Sunday, July 26, 2009

Señor Saint, by Leslie Charteris


This isn’t the book cover I had planned to feature today. I was going to focus on something darker, more suggestive of danger, something crisp with fright. But the weather has been so incredibly beautiful here in the Pacific Northwest for the last couple of weeks, that I was moved instead to look for something more tropical in nature.

Señor Saint is a collection of four short stories by Leslie Charteris (born Leslie Charles Bowyer-Yin), the half-Chinese, half-English author who, in 1928, introduced the character of Simon Templar in Meet--The Tiger! Templar, who is also known as The Saint (a cognomen derived from the initials of his name), was a thief, adventurer, amateur sleuth, and “Robin Hood of modern crime.” Charteris wrote and saw published almost three dozen Saint books--novels and short-story collections--and witnessed his protagonist portrayed in both movies and on the radio (with Vincent Price giving his voice to the character for four years, on three networks), before television finally took an interest. In 1962, Roger Moore began starring in The Saint, a British mystery/spy series that made handsome Simon Templar almost as famous on the small screen as James Bond was in movie theaters. That role as Templar is now considered to have been valuable training for Moore’s subsequent portrayal of Agent 007 in seven big-action films.

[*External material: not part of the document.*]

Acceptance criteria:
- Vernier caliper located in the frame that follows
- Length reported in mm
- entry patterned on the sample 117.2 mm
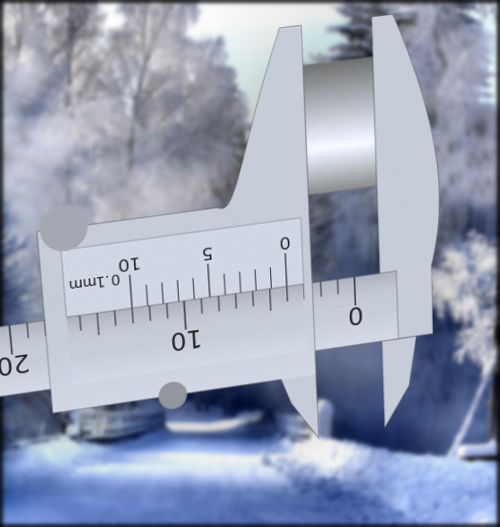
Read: 4.0 mm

According to Wikipedia, “Charteris wrote 14 novels between 1928 and 1971 (the last two co-written), 34 novellas, and 95 short stories featuring Simon Templar.” Señor Saint falls approximately in the middle of the author’s production. This collection was first published in hardcover by The Crime Club in 1958; a year later, Hodder and Stoughton finally made it available to UK readers. The book contains four yarns--“The Pearls of Peace,” “The Revolution Racket,” “The Romantic Matron,” and “The Golden Frog”--all of which are set in Latin America (Baja California, Mexico City, Havana, and Panama) and have in one way or another to do with swindles. An online review describes the stories as “typical, charming and amusing little thrillers, if nothing very special.” Nonetheless, all four were eventually adapted as episodes of The Saint. (Synopses of those TV installments, and more, can be found here.) The Saintly Bible, an expansive and authoritative Web site devoted to Charteris and Templar, recalls that the author was on record as saying that “The Pearls of Peace” “was his favorite Saint story.” (Yet, “he chose to include ‘The Arrow of God’ when asked for his ‘best’ work for the 1955 book, My Best Murder Story, edited by David Cooke.”)

The Señor Saint cover featured at the top of this post comes from the 1960 Pocket Books edition. Its artwork suggests leisure, languidness, and lust--all in colors familiar from places where one has to think twice before putting on a jacket to go to work. The illustration is credited to James Hill. A Canadian artist born in 1930, Hill grew up in Hamilton, Ontario, later taught at the Ontario College of Art, and reportedly created covers “for more than 200 paperback novels”; yet he is probably best remembered for artwork he did on assignment for Maclean’s, The Saturday Evening Post, and other magazines. Described as “a versatile stylist,” Hill was apparently a two-time recipient of gold medals from the New York Society of Illustrators, and executed a number of noteworthy portraits, including those of Canadian Prime Minister Pierre Trudeau and Pope John Paul II. Hill is often described as “the dean of Canadian illustrators.” (Click here to see a selection of his magazine imagery.)

Beyond Señor Saint, Hill’s other book illustrations included the cover for the 1959 Dell paperback edition of Cop Killer (see above), one of 51 novels written by George Bagby (né Aaron Marc Stein) and featuring Inspector Schmidt, the New York City police department’s “sore-footed” chief of homicide.

James Hill is said to have died on February 3, 2004, “at his Toronto studio of heart problems at age 73.” If so, he outlived Leslie Charteris by 11 years.